Although the dispute has been to court already, last year the case was returned to the President for reconsideration. Provided he did not discover that the appointment procedure contained defects that could affect its outcome, the President was prepared to accept the verdict and so the nominations. “The President found absolutely crucial facts that the evaluation committees of the particular faculties, the Scientific Council of Charles University and, ultimately, the Minister of Education had not revealed in the proceedings of 2014-2015,” the President’s lawyer Marek Nespala said in his statement posted on the President’s website, in summary of the content of both new decisions.

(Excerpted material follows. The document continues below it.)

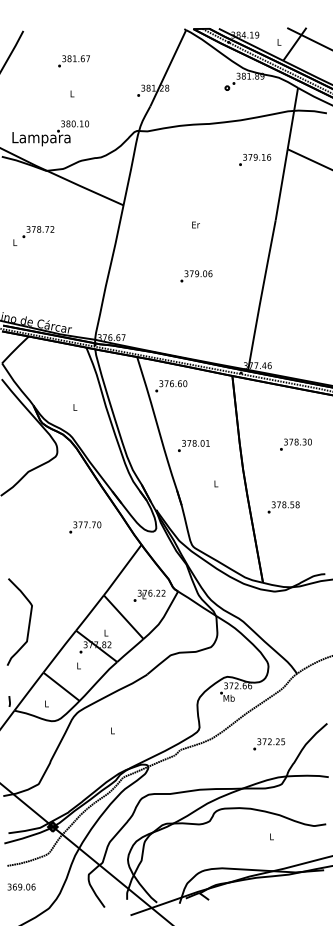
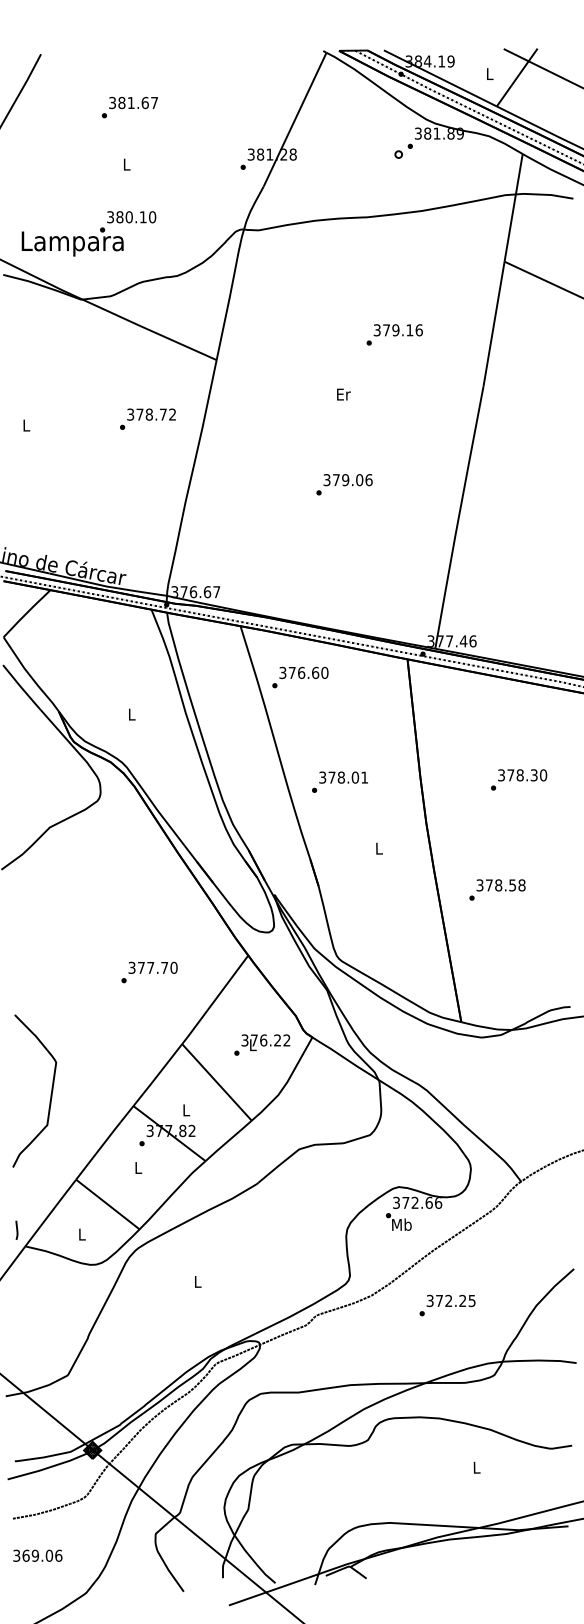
text: (255, 159) -> (395, 334), moved
text: (38, 232) -> (148, 419), moved
text: (85, 527) -> (149, 972), moved
text: (268, 744) -> (446, 1305), moved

Charles University’s Vice-Rector for Academic Qualifications Aleš Gerloch, himself a lawyer, claims that it is not the task of the President of the Republic or the Minister of Education to examine conditions for the appointment of a professor. “This should be within the competence of the university, which has its own administrative bodies for doing so,” he said.
When the case will be resolved, remains unclear. “It is a question of how quickly the appeal will be heard by the court,” said Gerloch, aware of the fact that the administrative office of the Prague Municipal Court has been overloaded for some time. The procedure for the reviewing of the charges may take over a year.

The opinion of and the action taken by Charles University in its dispute with the President is supported by the Czech Rectors. “The Czech Conference of Rectors rejects interference with the autonomy of universities and the failure to respect the legal process,” the Rectors wrote in a statement released on 14 February 2019.

The author is an editor with the daily newspaper Hospodářské noviny.